Voilà pourquoi la gravure est l'art des rebelles : il permet en quelques coups de stylet ou de burin de s'exprimer, de faire passer des émotions, de transmettre des messages très clairs, de montrer un personnage sous son véritable jour et même, si nécessaire, de forcer le trait pour le ridiculiser ou montrer sa face sombre en l'enlaidissant...
On pourrait d'ailleurs presque ajouter que l'écriture de Raphaël Jeruslamy suit le même principe : elle est vive, précise, aiguisée, elle ne s'embarrasse pas de fioriture (voilà aussi pourquoi c'est un roman court) et elle croque des personnages précis, on les voit comme s'ils se trouvaient face à nous. Un exemple : la verrue de Torquemada, sujet récurrent du roman et objet qui fâche...
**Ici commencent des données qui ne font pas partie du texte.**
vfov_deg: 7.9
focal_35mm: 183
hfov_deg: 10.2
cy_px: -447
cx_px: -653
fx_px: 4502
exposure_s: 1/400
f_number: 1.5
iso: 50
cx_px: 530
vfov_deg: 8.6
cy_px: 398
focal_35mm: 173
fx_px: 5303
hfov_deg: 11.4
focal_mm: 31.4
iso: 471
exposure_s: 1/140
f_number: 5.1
Ah, les personnages... Angel de la Cruz est absolument formidable ! Un anti-Quichotte, sale, écoeurant, puant, effrayant, sournois, mais camouflant sous cette carapace sordide une âme d'artiste, dont le trait sombre, sous la mine du fusain, offre un monde en noir et blanc, mais un peu plus en noir... Il y a de l'ombre, de la noirceur chez cet homme, mais pas seulement...
Il contraste alors sérieusement avec la personnalité de l'artiste qui se cache derrière la signature à la Rose. Allez, je le dis, face à l'hidalgo, va se dresser Léa, jeune femme au caractère trempé, éprise de liberté, n'ayant pas froid aux yeux et prête à provoquer un homme aussi dangereux que Torquemada pour lui dire qu'il n'a pas toutes les commandes en main.
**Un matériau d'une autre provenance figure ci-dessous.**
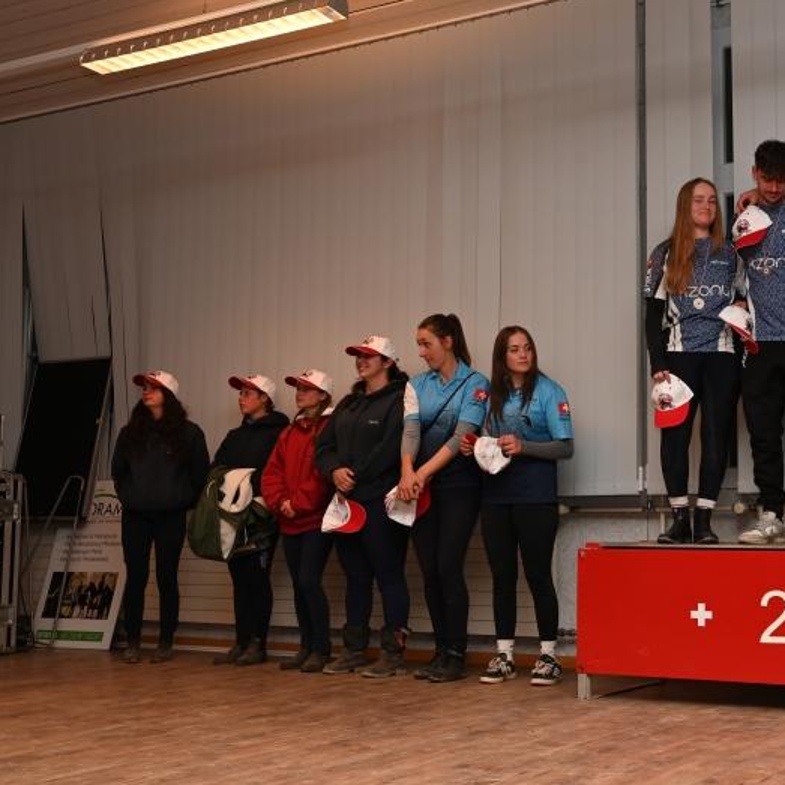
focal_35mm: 52
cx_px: 599
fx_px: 1334
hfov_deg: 32.1
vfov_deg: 32.8
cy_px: 395
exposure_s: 1/60
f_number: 7.1
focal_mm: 40
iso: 800
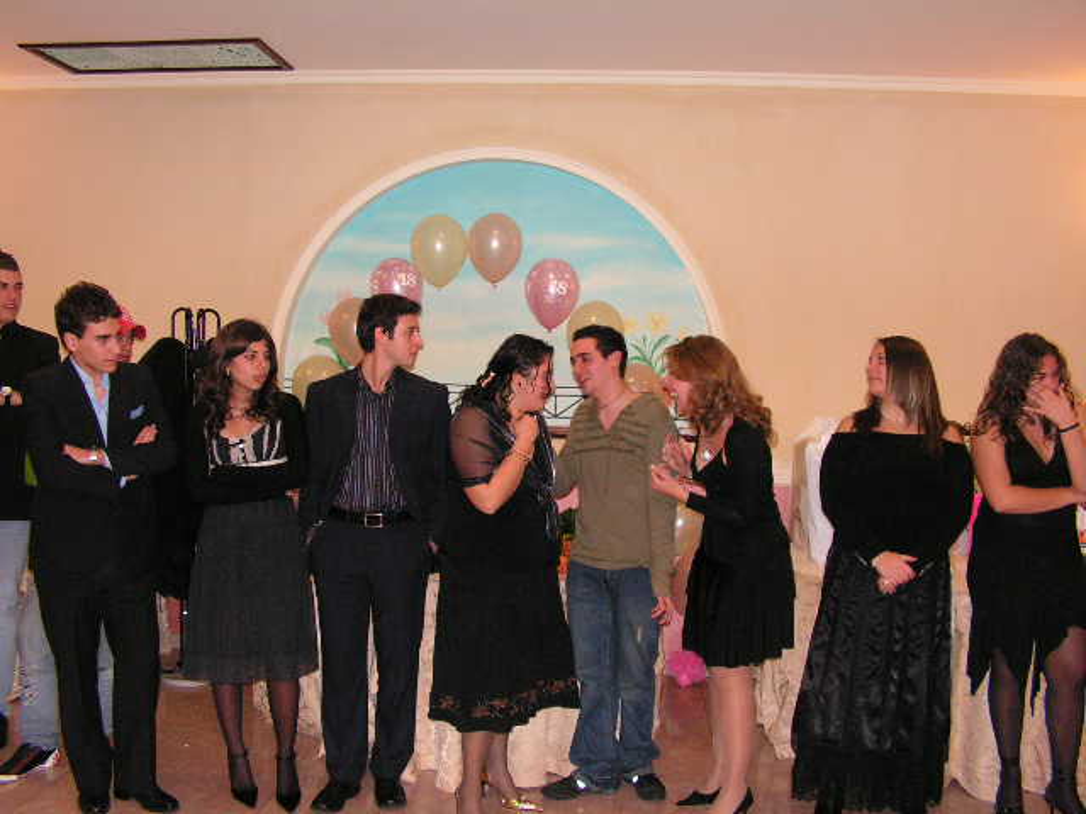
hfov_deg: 51.4
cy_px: 407
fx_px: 1129
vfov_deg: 39.7
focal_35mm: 36
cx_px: 543
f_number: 3.2
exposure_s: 1/40
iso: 200
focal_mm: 6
Douée, elle l'est, on l'a dit, il faudrait ajouter une beauté que je n'oserais pas qualifier de lumineuse, car cela ne rendrait pas la chose justement. A l'image d'Angel, Léa est une personne bien plus contrastée, et force est de constater que l'un comme l'autre peuvent parfaitement se décliner dans une gamme de noir et de blanc, qui serait parfaite pour être représentés sur une gravure.
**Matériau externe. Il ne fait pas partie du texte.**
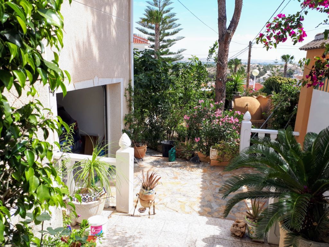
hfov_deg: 65.3
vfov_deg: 51.4
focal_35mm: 27
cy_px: 124
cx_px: 164
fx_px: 257
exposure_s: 1/622
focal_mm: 3.6
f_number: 1.9
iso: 40
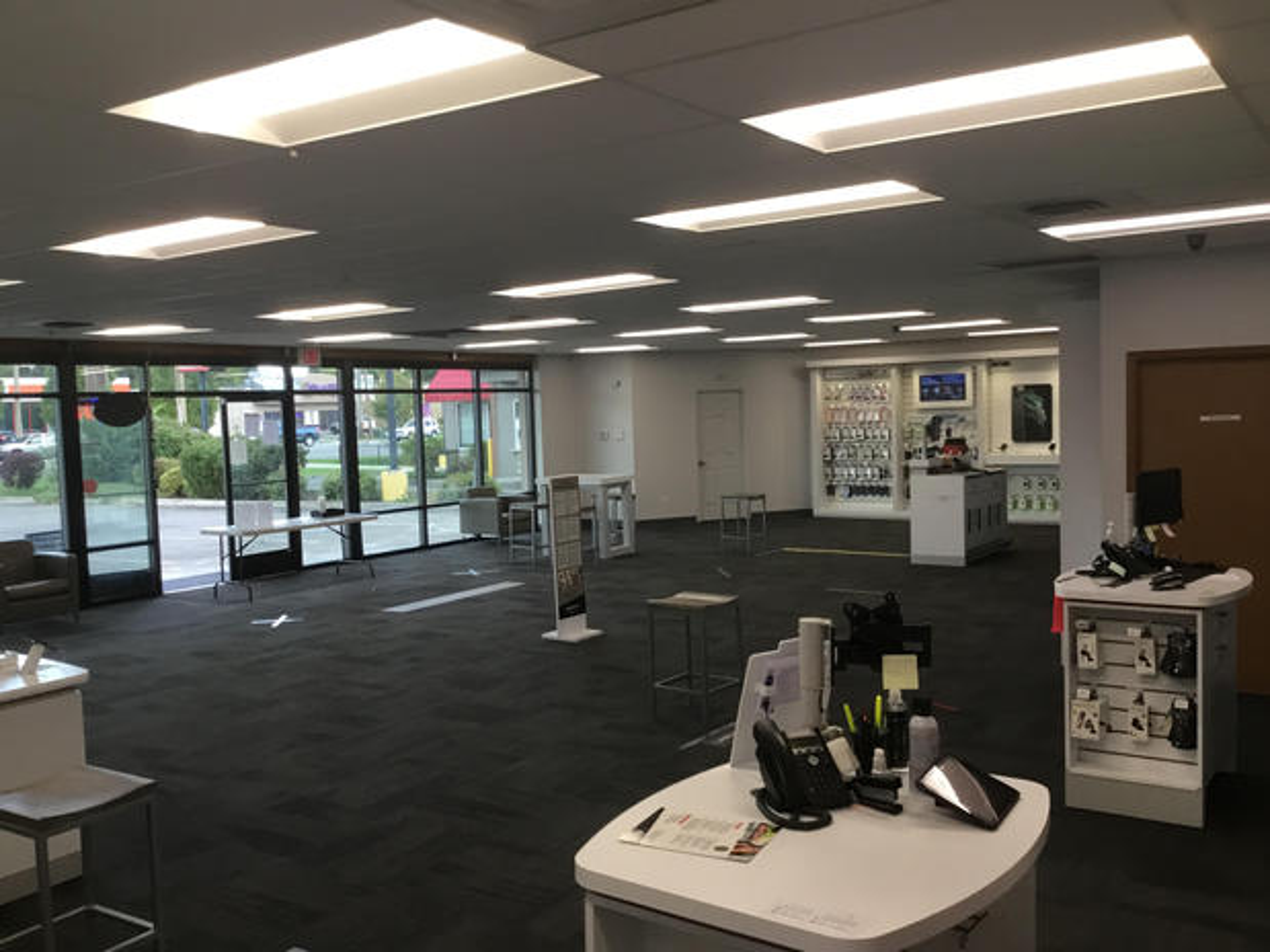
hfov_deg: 58.4
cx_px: 635
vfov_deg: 45.4
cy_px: 476
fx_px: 1137
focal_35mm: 31
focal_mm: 3.3
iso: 25
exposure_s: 1/30
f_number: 2.4
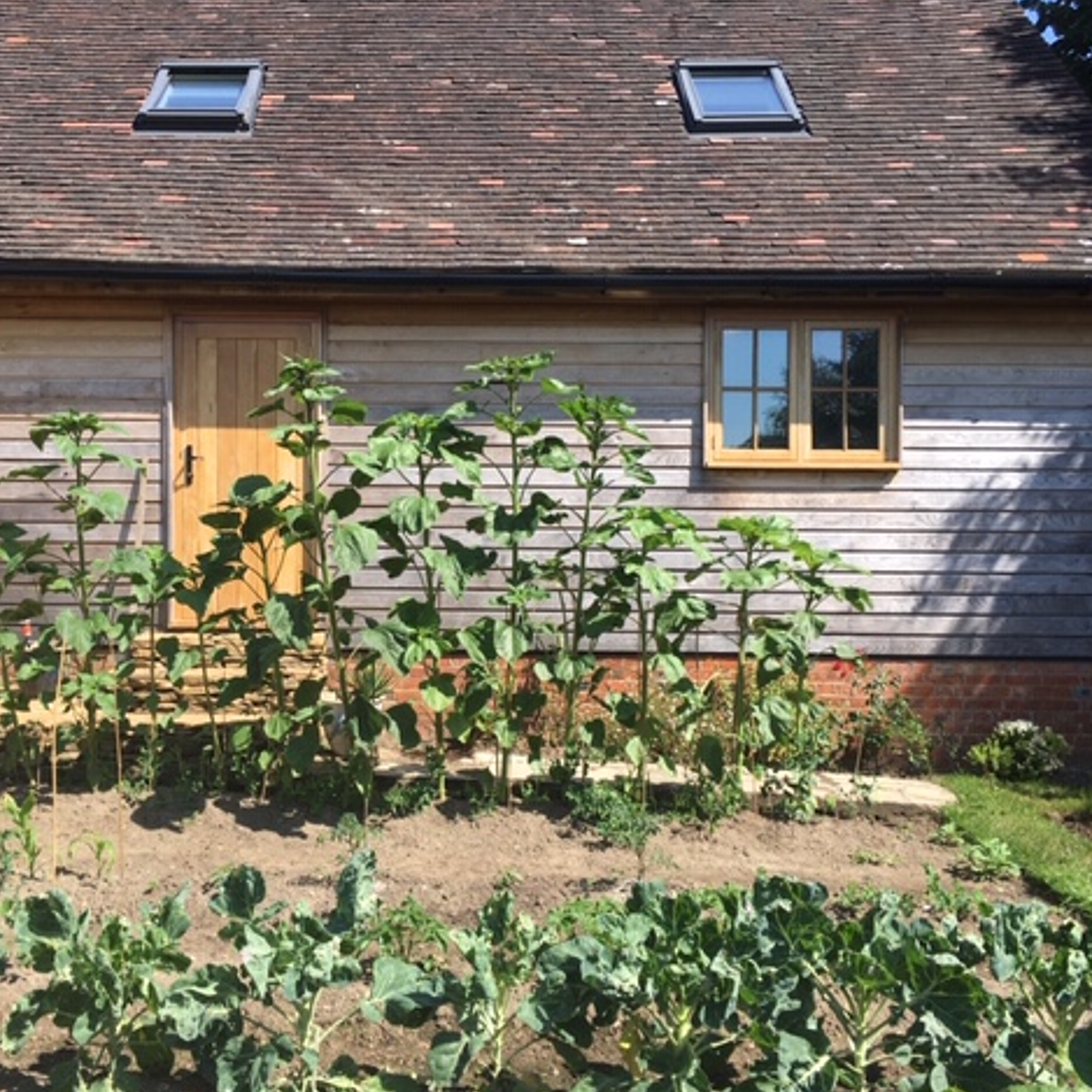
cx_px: 431
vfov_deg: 47.2
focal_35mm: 35
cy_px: 543
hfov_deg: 46.9
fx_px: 1249
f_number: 2.2
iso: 25
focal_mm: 4.15
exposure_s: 1/874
On pourrait d'ailleurs imaginer l'histoire de "la Rose de Saragosse" racontée par une série de gravure, comme un ouvrage illustré. Nombreuses sont les scènes si visuelles qu'on pourrait parfaitement les immortaliser. C'est valable pour la première scène, celle du meurtre du père Arbuès (vous l'entendez, le "Tu quoque, mi filii", dans cette mise en scène spectaculaire ?), comme pour d'autres, tout au long du roman.
Et ce serait d'ailleurs magnifique d'avoir en main un tel objet-livre, dans lequel des gravures viendraient à l'appui du texte pour l'enrichir, tels ces classiques illustrés par Gustave Doré. Cette gravure, au coeur du récit, ne serait ainsi plus seulement une abstraction, mais trouverait sa place parfaite : sur le devant de la scène.
Je parle, je parle, mais il reste encore un élément majeur à évoquer. La question de la judaïté est récurrente dans les romans de Raphaël Jerusalmy et vous avez déjà compris que c'est encore le cas ici. Pas uniquement parce que c'est Léa qui défie Torquemada et que les Montessa comme les Cuheno mènent des activités susceptibles de leur valoir de très graves ennuis.
Non, c'est aussi une question historique. Nous sommes en 1485 et, comme je le dis plus haut, les juifs de Saragosse n'ont pas d'illusion : ils s'attendent à devenir bientôt les boucs émissaires parfaits de l'Inquisition. En 1492, débutera la Reconquista qui verra les musulmans chassés de la péninsule ibérique, mais aussi les juifs.
L'utopie d'une Espagne oecuménique instaurée des siècles plus tôt aura vécu, et l'exil sera la moindre des souffrances pour ces communautés. En découvrant que le roman se déroulait en 1485 et que Torquemada y occupait un rôle important, je me suis dit que cette question de la Reconquista ne serait pas loin.
Le dénouement de "la Rose de Saragosse", en plus de donner une très intéressante touche d'aventure à ce livre, offre une situation tout à fait inattendue, où Jerusalmy évoque les liens forts, mais teintés de méfiance, entre les juifs chassés d'Espagne et les musulmans qui les accueillent. On retrouve le goût de l'auteur pour les rebondissements et les secrets et pour l'imagination qui vient se glisser partout avec bonheur.